I don't believe that the BCH formula is relevant here since that relates elements within the same representation

The Attempt at a Solution

 

[fzero]

You can figure this out by considering the tensor product of representations as vector spaces. Suppose that \text{dim}~R_1 = n, \text{dim}~R_2 = m. Then an element of R_1 is an n vector (a_1, \cdots a_n)^T, while an element of R_2 is (b_1, \cdots b_m)^T. To form an element of the product R_1\otimes R_2, we construct an nm dimensional vector by replacing each b_i by a vector in R_1. You can determine a basis of generators on R_1\otimes R_2 by figuring out how you have to combine the generators on each space to form something that acts properly on the R_1\otimes R_2 vectors constructed above.

 

[sgd37]

well i guess my main hangup is whether the two sets of generators commute, if they do its quite clear that they add

 

[fzero]

well i guess my main hangup is whether the two sets of generators commute, if they do its quite clear that they add

I'm not sure what you mean here. It doesn't make sense to do ordinary multiplication or addition of matrices of different dimensions.

 

[sgd37]

That is right (an aside what is the difference between a direct product and a tensor product). So then is it just t_{a}^{R_1} \otimes t_{a}^{R_2} = t_{a}^{R_1 \otimes R_2} it might have the right index structure to transform a V_{R_1} \otimes V_{R_2} tensor but I am unsure about the generator basis index 'a'

 

[fzero]

That is right (an aside what is the difference between a direct product and a tensor product). So then is it just t_{a}^{R_1} \otimes t_{a}^{R_2} = t_{a}^{R_1 \otimes R_2} it might have the right index structure to transform a V_{R_1} \otimes V_{R_2} tensor but I am unsure about the generator basis index 'a'

The direct product is the Cartesian product. Since this gives an m+n dimensional representation, it is the same as the direct sum of the representations. The tensor product takes the two vectors from R_1 and R_2 and forms a matrix V_{\mu\alpha} = v_\mu v_\alpha. The construction I gave above maps this matrix into an mn dimensional vector which is in a reducible representation of the algebra.

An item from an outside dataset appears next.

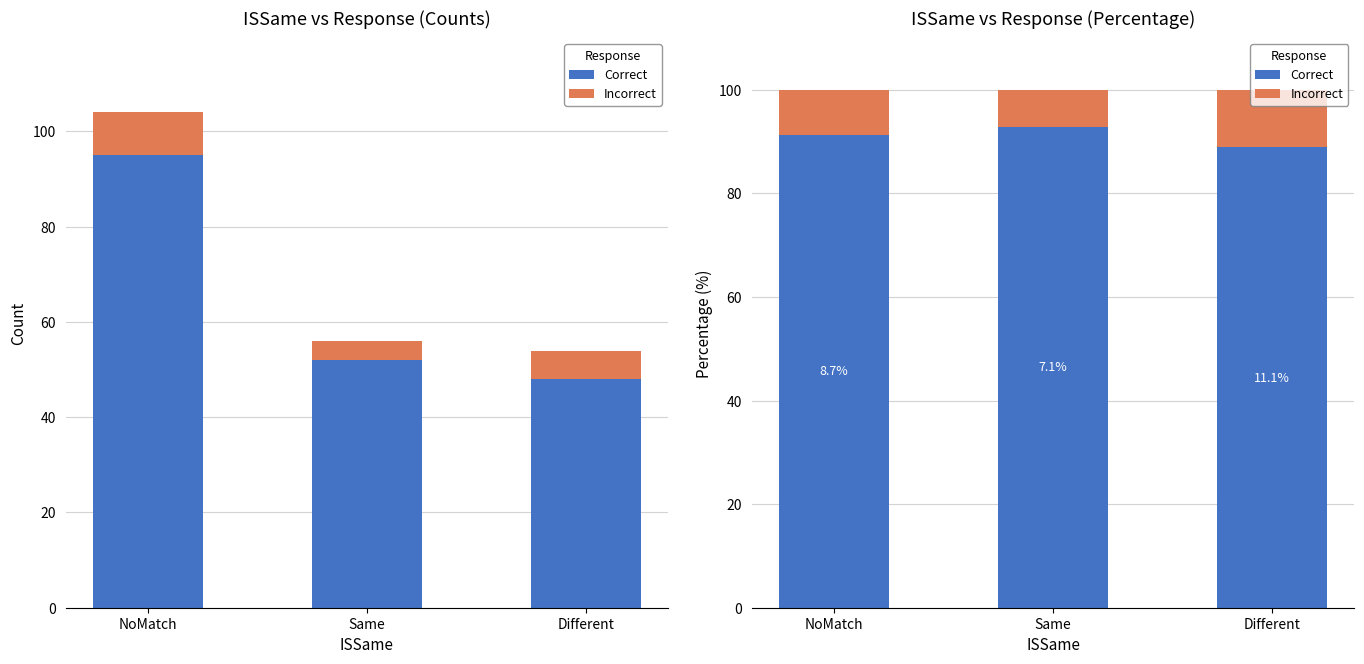

Which series has the widest spread of values?

Correct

The generators that act on V_{\mu\alpha} can be written as

(t_a^{(1)})_{\mu\nu} (t_a^{(2)})_{\alpha\beta},~~\text{no sum on}~a,

where we use the indices in the representation spaces to show that this is a higher rank tensor. It's simplest to pair matching generators with the index a, but other choices should just correspond to a change of basis. Alternatively we can map these onto the mn representation to express the generators as ordinary matrices.

 

[sgd37]

cool thanks for conferring with me you've cleared some things up. But can I mix generators with different group index or am I restricted to like indices even if there is no sum

 

[fzero]

cool thanks for conferring with me you've cleared some things up. But can I mix generators with different group index or am I restricted to like indices even if there is no sum

A different choices of pairing correspond to different choices of basis elements for the representation.